I think either cowardly compliance, bigotry or maybe a font issue.
B is ~60 to 80% the width of W ,
WB WB WB WB WB WB WB WB
Then again, if they really thought page width matters, they'd write 3-letter Nog instead of 5-letter Black.
 
I twitch every time I hear someone say "pregnant people" or "pregnant person".
Nigger, it's pregnant woman.

Fortunately, I think this is largely contained to the internet-connected anglosphere. The internet and big cities. The trend may pass entirely before it spreads farther into common parlance.

Unfortunately you are wrong. Medical journals and governments do this as a matter of policy. People in hospitals are required to speak like this.
 
I've heard this before, but I've genuinely never seen it used this way in any professional or serious setting.
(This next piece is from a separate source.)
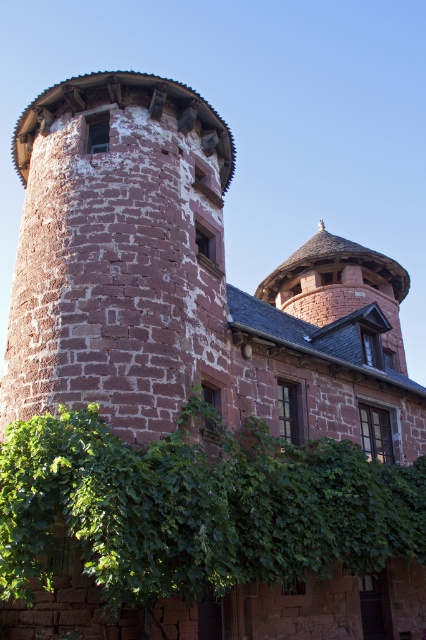
Is brown stone tower at left bigger than green leafy ivy at lower center?

Yes.

Image resolution: width=426 pixels, height=640 pixels. In order to click on brown stone tower at left in this screenshot , I will do point(118,252).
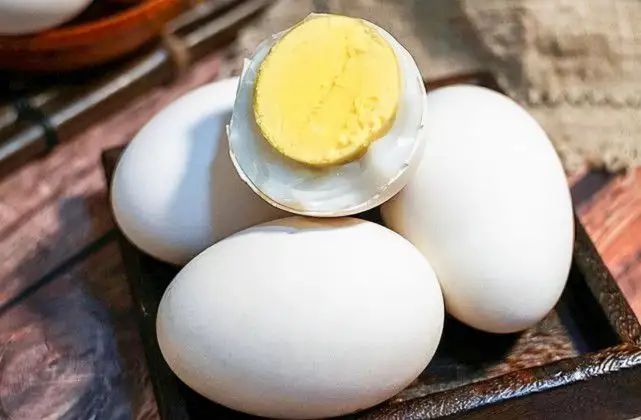
The height and width of the screenshot is (420, 641). In order to click on plate in this screenshot , I will do `click(620, 365)`.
It mostly seems like a BNWO larp to me by black guys on Xitter
I and others ik capitalize any race, but Black usually refers to African-Americans specifically (in a us context duh) White refers to whatever 56% mystery meat White Americans fall under
I think properly speaking both should be capitalised. Same we capitalise Chinese, English, Asian, etc. Not because Black and White are nationalities but just because it's all along the same principles. In any case, they should certainly both be the same grammatically. However, unlike you I have seen it deliberately handled inconsistently in published articles. And the rationale I have heard given is that Black has a cultural identity but White does not. An obviously flawed piece of reasoning and also very biased towards the culture of the people who came up with it. But then propaganda usually is.
 
It's been going on for years. One of their arguments is that "singular they has existed since medieval times!!" Ignoring that anyone over 30 today knows full well this was only used for unknowns until a few years ago. Then, if you say that, out comes "language changes!!" You know, like all throughout history, how a handful of whiny assholes would unilaterally decide English works this way now?

TLDR, it's Orwellian bullshit. Don't use it.